In der ersten Juniwoche. Konzept eines Gedichts an die Schwester, im Stuttgarter Foliobuch, auf der Seite von Sapphos Schwanengesang. Die gewählte Konstellation entspricht dem künftigen Verhältnis zwischen den Geschwistern, das Suzette Gontard in ihrem letzten Brief entworfen hatte. Der auch der Mutter mitgeteilte Plan Muttere Plan nennt entweder eine Übernachtung: entweder in dem seit dem Tod des Vaters von den Verwandten Lederer-Essich verwalteten Klosterhof in Lauffen - im sogenannten Dorf oder,Dörfle’- oder auch bei Blösts in Klingenberg am Neckar.
An meine Schwester.
Übernacht’ ich im Dorf
Albluft
Straße hinunter
Haus Wiedersehn. Sonne der Heimath
Kahnfahrt,
Freunde Männer und Mütter.
Schlummer.
Um die Junimitte vmtl. in Nürtingen. Die ohne Entwurf überlieferte alkäische Ode Rükkehr in die Heimath erscheint im Cottaischen Almanach Für Herz und Geist. Ein Taschenbuch auf das Jahr 1801. Dessen Herausgeber Friedrich Haug dürfte das Gedicht bald nach der Ankunft in Stuttgart erhalten haben.
Rükkehr in die Heimath.
Ihr milden Lüfte, Boten Italiens! Und du mit deinen Pappeln, geliebter Strom! Ihr woogenden Gebirg’, o all ihr Sonnigen Gipfel, so seid ihr’s wieder!

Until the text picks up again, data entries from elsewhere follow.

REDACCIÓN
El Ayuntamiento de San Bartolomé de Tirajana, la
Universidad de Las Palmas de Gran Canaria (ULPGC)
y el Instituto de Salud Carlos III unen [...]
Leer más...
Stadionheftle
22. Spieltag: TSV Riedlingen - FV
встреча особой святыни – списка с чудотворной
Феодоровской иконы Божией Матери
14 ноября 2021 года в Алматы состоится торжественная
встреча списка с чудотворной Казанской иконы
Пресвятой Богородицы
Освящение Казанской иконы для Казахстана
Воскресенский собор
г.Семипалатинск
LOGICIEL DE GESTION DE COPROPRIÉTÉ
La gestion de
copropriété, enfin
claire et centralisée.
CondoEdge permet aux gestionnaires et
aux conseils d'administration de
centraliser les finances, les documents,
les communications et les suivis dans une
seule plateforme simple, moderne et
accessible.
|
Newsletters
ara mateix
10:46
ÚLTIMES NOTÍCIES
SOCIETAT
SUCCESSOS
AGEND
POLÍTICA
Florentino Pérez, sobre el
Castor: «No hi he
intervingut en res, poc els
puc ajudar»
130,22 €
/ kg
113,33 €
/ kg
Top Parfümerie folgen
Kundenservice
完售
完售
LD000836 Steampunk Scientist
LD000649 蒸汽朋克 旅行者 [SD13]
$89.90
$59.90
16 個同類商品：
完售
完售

Du stiller Ort! in Träumen erschienst du fern Nach hoffnungslosem Tage dem Sehnenden, Und du, mein Haus, und ihr, Gespielen, Bäume des Hügels, ihr wohlbekannten!
Wie lang ist’s, o wie lange! des Kindes Ruh’ Ist hin, und hin ist Jugend und Lieb’ und Lust; Doch du, mein Vaterland, du heilig- Duldendes, siehe, du bist geblieben!

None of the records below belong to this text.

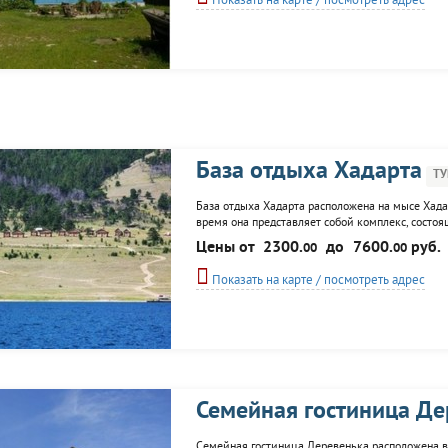
Показать на карте / посмотреть адрес
База отдыха Хадарта
ТУ
База отдыха Хадарта расположена на мысе Хадар
время она представляет собой комплекс, состоя
сопровождение, прогулки на катерах, автомобил
Цены от
2300.
до
7600.
руб.
00
00
Показать на карте / посмотреть адрес
Семейная гостиница Де
Семейная гостиница Деревенька расположена в п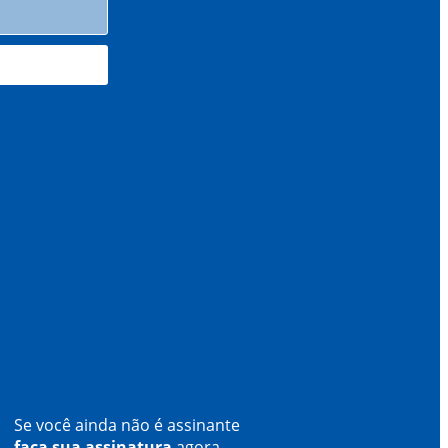
Se você ainda não é assinante
faça sua assinatura
agora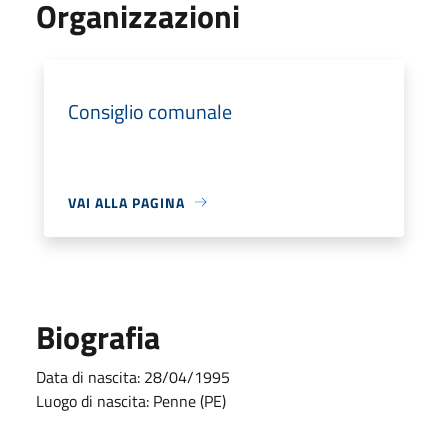
Organizzazioni
Consiglio comunale
VAI ALLA PAGINA
Biografia
Data di nascita: 28/04/1995
Luogo di nascita: Penne (PE)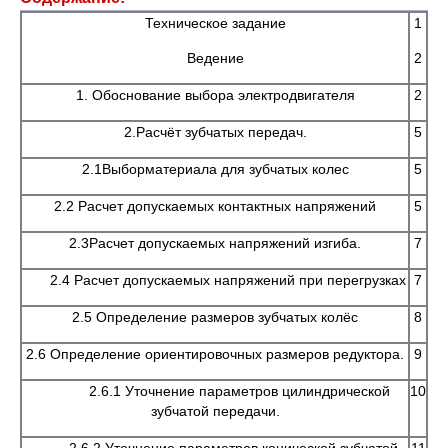
Техническое задание
1
Ведение
2
1. Обоснование выбора электродвигателя
2
2.Расчёт зубчатых передач.
5
2.1Выборматериала для зубчатых колес
5
2.2 Расчет допускаемых контактных напряжений
5
2.3Расчет допускаемых напряжений изгиба.
7
2.4 Расчет допускаемых напряжений при перегрузках
7
2.5 Определение размеров зубчатых колёс
8
2.6 Определение ориентировочных размеров редуктора.
9
2.6.1 Уточнение параметров цилиндрической
10
зубчатой передачи.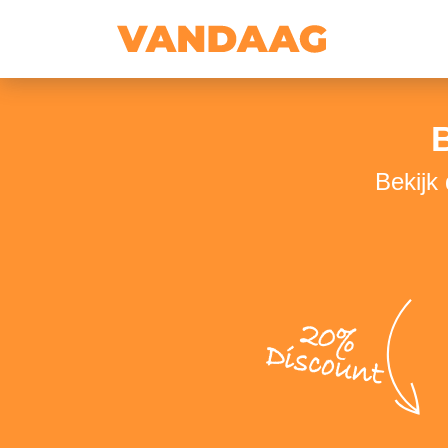
Bekijk
20%
Discount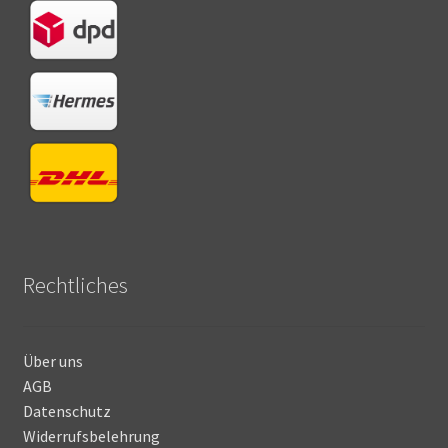
Rechtliches
Über uns
AGB
Datenschutz
Widerrufsbelehrung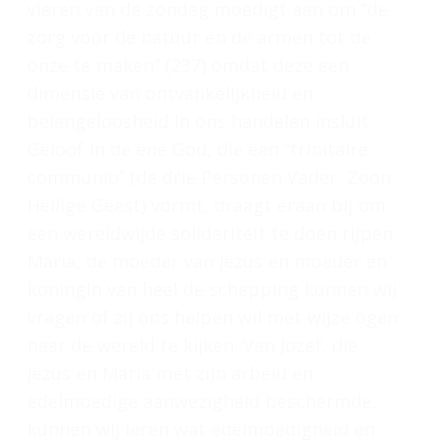
vieren van de zondag moedigt aan om “de
zorg voor de natuur en de armen tot de
onze te maken” (237) omdat deze een
dimensie van ontvankelijkheid en
belangeloosheid in ons handelen insluit.
Geloof in de ene God, die een “trinitaire
communio” (de drie Personen Vader, Zoon,
Heilige Geest) vormt, draagt eraan bij om
een wereldwijde solidariteit te doen rijpen.
Maria, de moeder van Jezus en moeder en
koningin van heel de schepping kunnen wij
vragen of zij ons helpen wil met wijze ogen
naar de wereld te kijken. Van Jozef, die
Jezus en Maria met zijn arbeid en
edelmoedige aanwezigheid beschermde,
kunnen wij leren wat edelmoedigheid en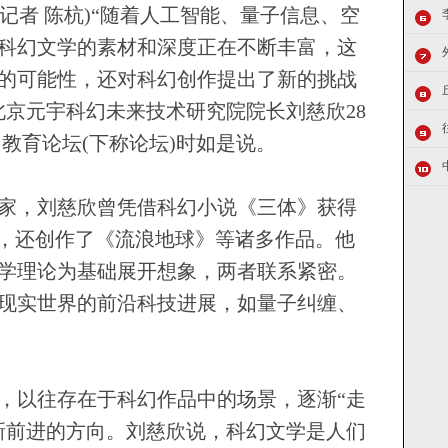
记者 陈杭)“随着人工智能、量子信息、空
科幻文学的素材和深度正在不断丰富，这
的可能性，还对科幻创作提出了新的挑战
北京元宇科幻未来技术研究院院长刘慈欣28
幻教育论坛(下称论坛)时如是说。
，刘慈欣曾凭借科幻小说《三体》获得
”，还创作了《流浪地球》等诸多作品。他
学理论为基础展开想象，两者联系紧密。
现实世界的前沿科技进展，如量子纠缠、
以往存在于科幻作品中的场景，逐渐“走
新前进的方向。刘慈欣说，科幻文学是人们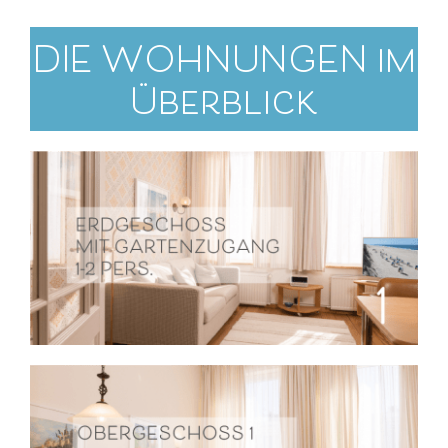
DIE WOHNUNGEN im
Überblick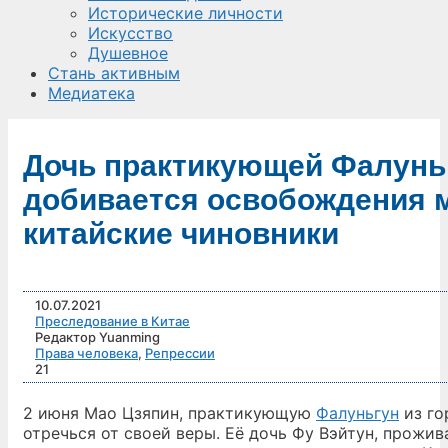
Исторические личности
Искусство
Душевное
Стань активным
Медиатека
Дочь практикующей Фалунь
добивается освобождения м
китайские чиновники
10.07.2021
Преследование в Китае
Редактор Yuanming
Права человека
,
Репрессии
21
2 июня Мао Цзяпин, практикующую
Фалуньгун
из го
отречься от своей веры. Её дочь Фу Вэйтун, прожи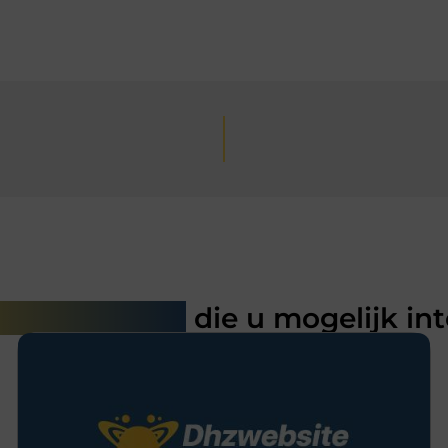
rde artikelen
die u mogelijk in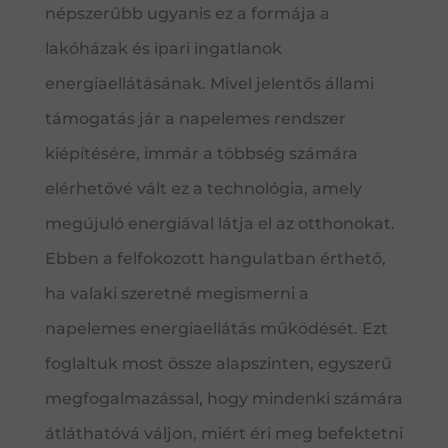
népszerűbb ugyanis ez a formája a
lakóházak és ipari ingatlanok
energiaellátásának. Mivel jelentős állami
támogatás jár a napelemes rendszer
kiépítésére, immár a többség számára
elérhetővé vált ez a technológia, amely
megújuló energiával látja el az otthonokat.
Ebben a felfokozott hangulatban érthető,
ha valaki szeretné megismerni a
napelemes energiaellátás működését. Ezt
foglaltuk most össze alapszinten, egyszerű
megfogalmazással, hogy mindenki számára
átláthatóvá váljon, miért éri meg befektetni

Und darum, daß sie dulden mit dir, mit dir Sich freun, erziehst du, Theures! die Deinen auch, Und mahnst in Träumen, wenn sie ferne Schweifen und irren, die Ungetreuen.
Und wenn im heißen Busen dem Jünglinge Die eigenmächt’gen Wünsche besänftiget Und stille vor dem Schiksaal sind, dann Giebt der Geläuterte dir sich lieber.
Lebt wohl dann, Jugendtage, du Rosenpfad Der Lieb’, und all’ ihr Pfade des Wanderers, Lebt wohl! und nimm und seegne du mein Leben, o Himmel der Heimath, wieder!
20. Juni; Ausgabenliste. d 20 Jun auf Stuttg. mitgegeben - 66 vor Mobel etlich Kleidungs Stücke dem Botten vor Transporte seiner Sachen - 15.
Mglw. bald nach der Ankunft in Stuttgart wird auf einer leeren Seite im vorderen Teil des Foliobuchs eine Erweiterung der als Sapphos Schwanengesang konzipierten Ode notiert. Werden die beiden in dieser Skizze nicht zitierten Zeilen als weiterhin gültig gesetzt, kann der durch das dreimalige Hier aktualisierte Plan als Palinodie, als Widerruf des resignativen Gehalts der Ode Rükkehr in die Heimath verstanden werden.
Himmlische Liebe! wenn ich dein vergäße
Wenn von der süßen Jugend immermahnend die Erinnerung nur mir blieb Eines wüßt ich Ihr Hier Hier Hier
Auf der gegenüber liegenden Seite wiederholt wird der Eingang der im Entwurf schon vorliegenden Ode Ermunterung, deren zwar nicht notierte, vmtl. jedoch von Anfang an feststehende Überschrift dem ermunternden Billet Prinzessin Augustes verpflichtet ist. Anzunehmen also, daß der Dichter hier eine der Schwester, der Geliebten und der fürstlichen Gönnerin gewidmete Odentriade ins Auge gefaßt hatte.
Echo des Himmels! heiliges Herz, warum Verstummst du unter den Sterblichen?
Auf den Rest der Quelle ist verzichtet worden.